Kherrata, M. Challal, directeur d'école
Après
monsieur Tréchet, un Français ambitieux et sévère, candidat malheureux
aux municipales de 1960, le directeur de notre école fut monsieur
Challal Djoudi, un Algérien kabyle dont la nomination à ce poste
éveillait chez la population indigène une certaine fierté.
Monsieur
Challal, en sa qualité de directeur, était chargé de l’instruction des
grandes classes, en l’occurrence le Cours fin d’Études (C.F.E.), dont
je faisais partie. Peut-être était-ce sa bonhomie rassurante, son
appartenance à la culture berbère — ou parce que c’était le père de
notre camarade de classe Bachir – en tout cas, nous étions unanimes
pour dire que « Monsieur Challal était le meilleur maître que nous ayons eu ». Et pourtant, les instituteurs précédents n’étaient pas incompétents, loin s’en faut !
Oui,
monsieur Challal avait des méthodes pédagogiques infaillibles pour
rendre claire la plus alambiquée des leçons. Avec lui, le subjonctif
passé se conjuguait aussi facilement que le présent de l’indicatif ;
l’accord du participe passé ne faisait plus l’objet de confusions ; les
règles complexes de l’orthographe d’usage et grammaticale devenaient
aussi limpides que l’eau de roche ; la mémorisation des dates
historiques relevait d’un simple jeu ; et, en calcul, on trouvait
presque du plaisir à trouver la seconde précise à laquelle un train,
mesurant tant de mètres, roulant à tant km/heure, ayant démarré de
telle ville à telle heure, sortira d’un tunnel mesurant tant de mètres,
se trouvant à tant de kilomètres de la ville de départ...
À
propos de problème, je me souviens d’une séance de calcul mental où
l’intelligence latente de notre camarade Mohamed nous fut révélée d’une
manière spectaculaire. Le calcul mental était un exercice très rapide.

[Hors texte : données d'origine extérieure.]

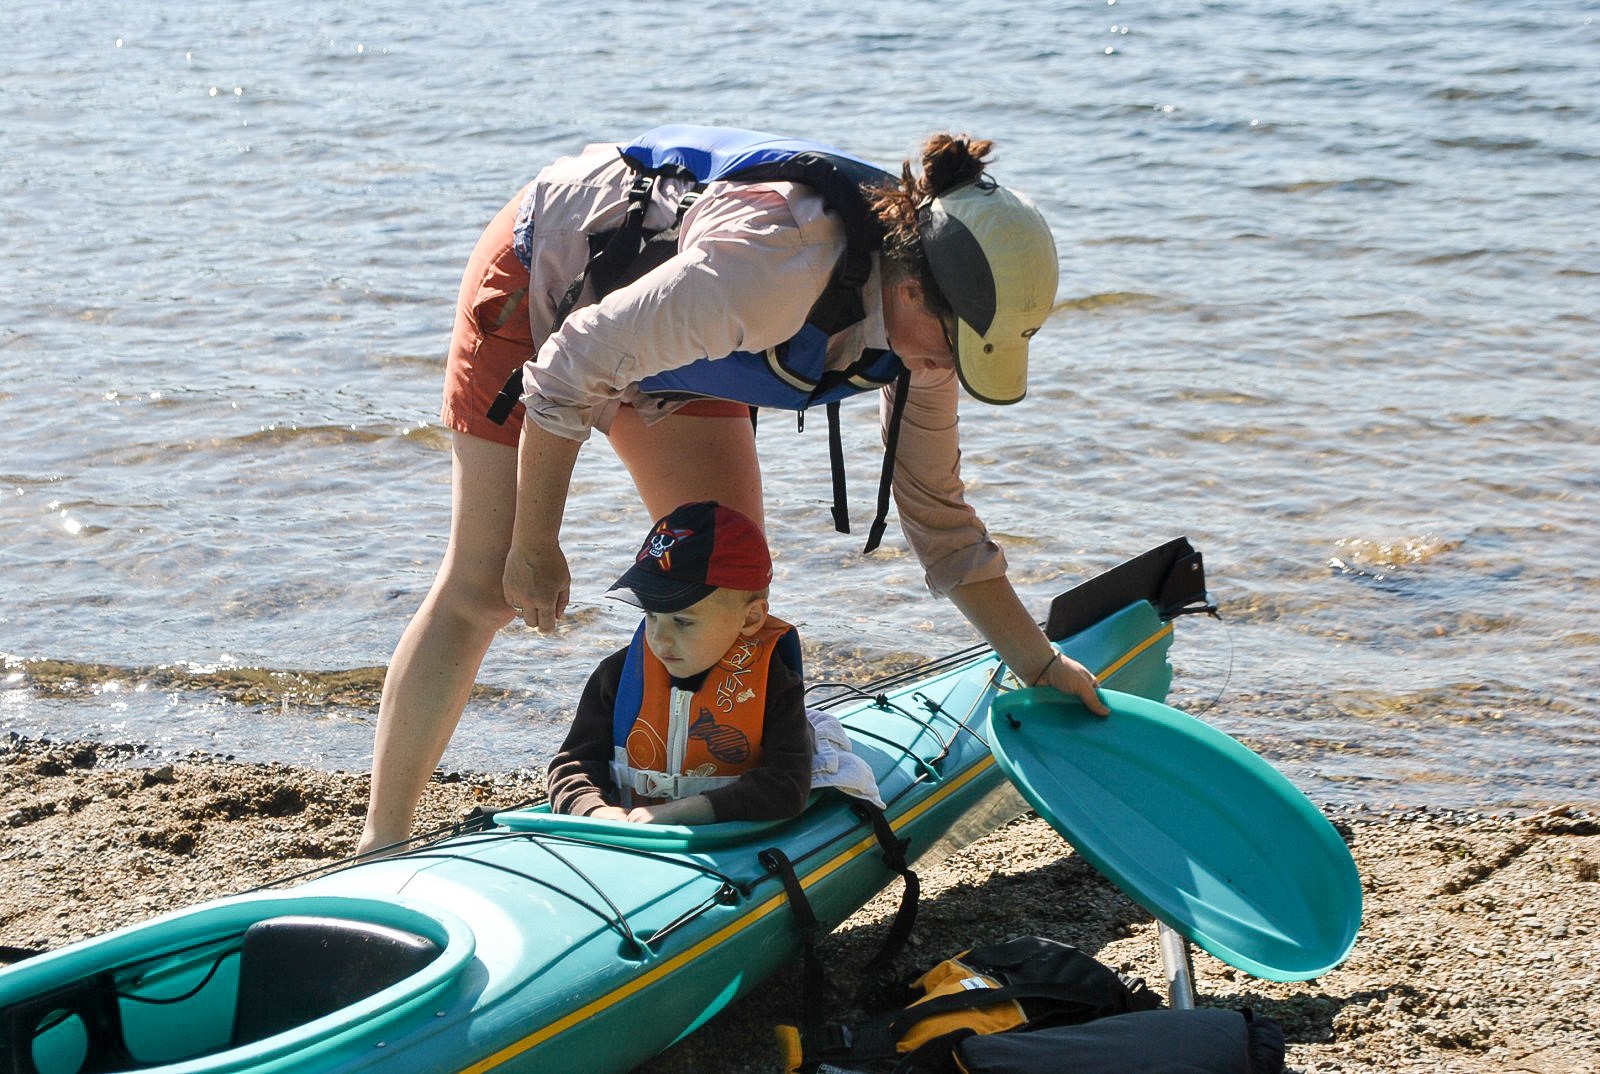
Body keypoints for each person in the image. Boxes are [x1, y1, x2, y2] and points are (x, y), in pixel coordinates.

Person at [358, 123, 1108, 855]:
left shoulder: (926, 348)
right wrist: (536, 544)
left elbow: (939, 520)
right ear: (912, 290)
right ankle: (380, 842)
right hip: (548, 286)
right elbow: (563, 371)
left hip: (668, 346)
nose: (954, 369)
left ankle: (691, 799)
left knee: (729, 598)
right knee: (486, 585)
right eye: (958, 346)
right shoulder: (771, 272)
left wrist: (1039, 663)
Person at [546, 500, 810, 825]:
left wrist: (680, 812)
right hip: (624, 827)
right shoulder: (615, 676)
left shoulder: (775, 683)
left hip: (725, 836)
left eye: (683, 622)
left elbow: (788, 787)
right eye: (652, 616)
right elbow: (570, 767)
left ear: (751, 618)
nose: (660, 639)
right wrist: (595, 810)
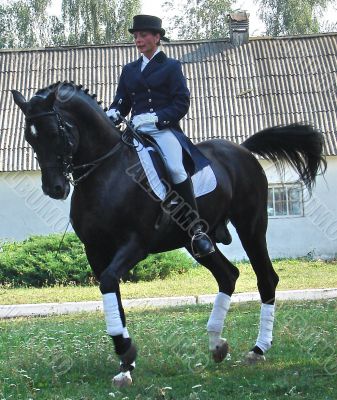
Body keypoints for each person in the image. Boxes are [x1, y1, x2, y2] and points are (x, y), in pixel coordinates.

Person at [106, 14, 214, 258]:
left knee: (176, 168)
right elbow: (121, 102)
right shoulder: (129, 70)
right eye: (135, 36)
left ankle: (196, 229)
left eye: (143, 35)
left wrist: (156, 118)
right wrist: (113, 113)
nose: (139, 40)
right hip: (136, 131)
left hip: (163, 130)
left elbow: (181, 102)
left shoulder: (171, 67)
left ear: (157, 37)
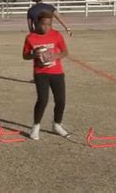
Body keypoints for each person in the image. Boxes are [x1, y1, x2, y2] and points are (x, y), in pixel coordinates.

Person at [22, 10, 70, 140]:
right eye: (44, 24)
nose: (46, 27)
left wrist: (55, 55)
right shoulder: (31, 37)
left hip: (57, 72)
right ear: (37, 23)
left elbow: (65, 52)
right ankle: (35, 127)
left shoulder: (56, 35)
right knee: (42, 100)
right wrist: (33, 55)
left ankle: (57, 125)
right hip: (40, 73)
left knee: (61, 100)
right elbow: (25, 56)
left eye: (49, 25)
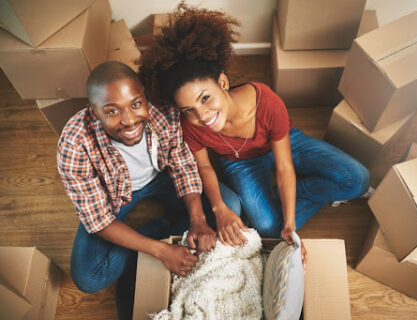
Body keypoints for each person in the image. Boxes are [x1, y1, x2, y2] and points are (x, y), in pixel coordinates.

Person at [139, 5, 369, 262]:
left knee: (356, 179)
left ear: (223, 83)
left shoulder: (266, 101)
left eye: (205, 98)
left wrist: (291, 223)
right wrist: (220, 208)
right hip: (239, 162)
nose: (202, 116)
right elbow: (203, 167)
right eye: (188, 109)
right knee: (268, 228)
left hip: (281, 143)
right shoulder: (189, 124)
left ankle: (283, 198)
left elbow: (283, 167)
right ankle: (288, 199)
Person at [56, 61, 240, 320]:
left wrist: (198, 220)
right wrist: (161, 251)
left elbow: (183, 164)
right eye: (112, 111)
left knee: (230, 203)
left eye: (136, 104)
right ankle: (158, 233)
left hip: (161, 178)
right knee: (89, 278)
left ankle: (154, 234)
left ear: (144, 95)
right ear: (94, 113)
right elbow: (98, 221)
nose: (129, 120)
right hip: (114, 198)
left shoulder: (164, 108)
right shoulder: (74, 145)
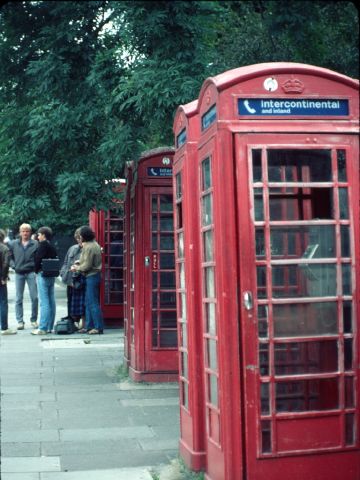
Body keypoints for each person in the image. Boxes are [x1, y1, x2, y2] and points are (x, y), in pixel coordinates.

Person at [71, 225, 104, 334]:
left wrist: (77, 268)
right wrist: (79, 263)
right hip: (92, 276)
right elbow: (86, 261)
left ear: (83, 235)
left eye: (79, 236)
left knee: (93, 303)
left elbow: (88, 265)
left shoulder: (89, 247)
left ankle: (98, 327)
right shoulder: (93, 244)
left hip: (92, 276)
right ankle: (89, 326)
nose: (79, 238)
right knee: (88, 302)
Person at [8, 223, 38, 330]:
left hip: (31, 272)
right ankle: (20, 321)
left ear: (30, 232)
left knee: (34, 297)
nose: (25, 233)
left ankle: (33, 320)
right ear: (20, 232)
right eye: (23, 231)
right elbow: (9, 257)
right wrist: (13, 265)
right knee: (18, 298)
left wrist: (35, 266)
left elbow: (38, 258)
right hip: (19, 272)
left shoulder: (35, 244)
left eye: (27, 231)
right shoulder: (13, 244)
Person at [31, 226, 57, 335]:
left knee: (44, 302)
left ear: (44, 235)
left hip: (42, 274)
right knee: (51, 301)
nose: (38, 236)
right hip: (51, 274)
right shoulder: (51, 245)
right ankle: (50, 326)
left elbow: (38, 259)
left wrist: (36, 271)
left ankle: (42, 328)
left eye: (39, 234)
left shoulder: (42, 245)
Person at [60, 228, 85, 327]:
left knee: (80, 302)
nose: (79, 240)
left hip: (80, 280)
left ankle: (80, 321)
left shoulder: (87, 249)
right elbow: (66, 262)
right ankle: (71, 320)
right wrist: (63, 274)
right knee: (70, 300)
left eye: (80, 238)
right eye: (77, 238)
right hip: (69, 279)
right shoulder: (72, 248)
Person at [0, 229, 17, 335]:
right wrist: (4, 277)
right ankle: (4, 327)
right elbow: (6, 264)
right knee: (2, 302)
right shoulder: (4, 248)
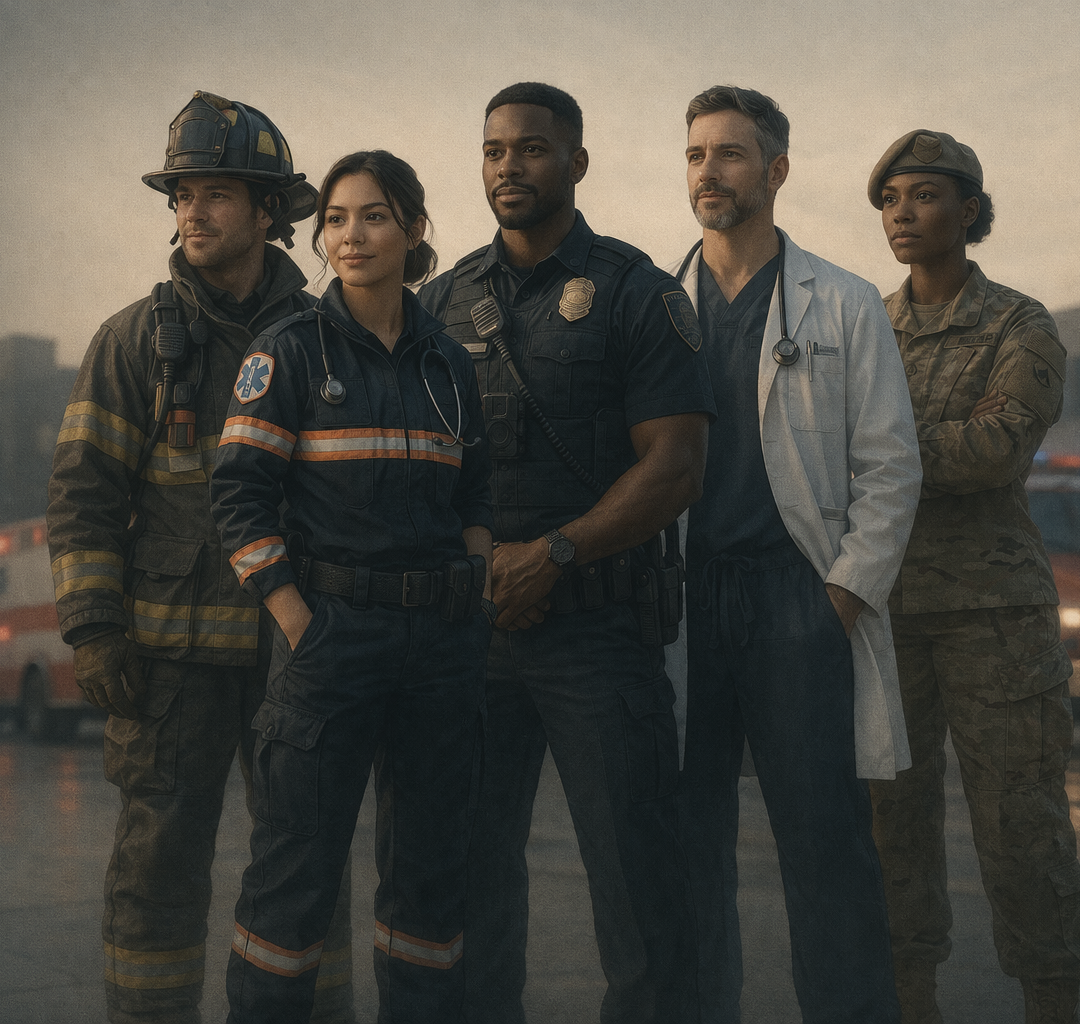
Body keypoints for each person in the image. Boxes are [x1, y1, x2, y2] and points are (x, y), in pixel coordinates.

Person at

On disposait seulement de cinq secondes pour réfléchir et répondre, sur
les ardoises, à la question qui était toujours une véritable colle. Ce
jour-là, l’énoncé de l’exercice s’articulait comme suit :
« Une
planche mesure un mètre de longueur. On la coupe en trois coups de scie
de façon à obtenir des tronçons de bois égaux. Quelle est la longueur
de chaque tronçon ? »
A la fin des cinq secondes, toutes les ardoises affichaient le même résultat : 33,33 cm. Sauf celle de Mohamed qui indiquait :
« Attention, rira bien qui rira le dernier ! »
Puis, il poursuivit lentement en martelant chaque syllabe :
« Seul -Mo-ha-med-a-trou-vé-la-bon-ne-ré-ponse ! »
À
ces paroles, notre esprit s’éclaira subitement : le système des
intervalles ! Hé oui, les trois coups de scie fractionnaient la planche
en quatre tronçons et non en trois comme nous l’avions tous pensé
précipitamment !
Par cette prouesse mathématique, Mohamed força l’admiration de toute la classe. Ce garçon, qui pratiquait l’haltérophilie, avait un corps robuste, bien proportionné. Sûr de sa solide constitution physique, il aimait nous lancer amicalement un défi qui consistait à frapper à coups de poings de toutes nos forces son abdomen très dur, où se dessinaient d’ailleurs des « tablettes de chocolat » comme on dit aujourd’hui. À la fin de cet exercice, tous les « boxeurs » avaient mal aux poignets tandis que Mohamed – souriant - était tout heureux de cette énième performance. À la fin de ses études, après l’obtention de son diplôme d’ingénieur, il émigrera au Canada où il s’établira définitivement.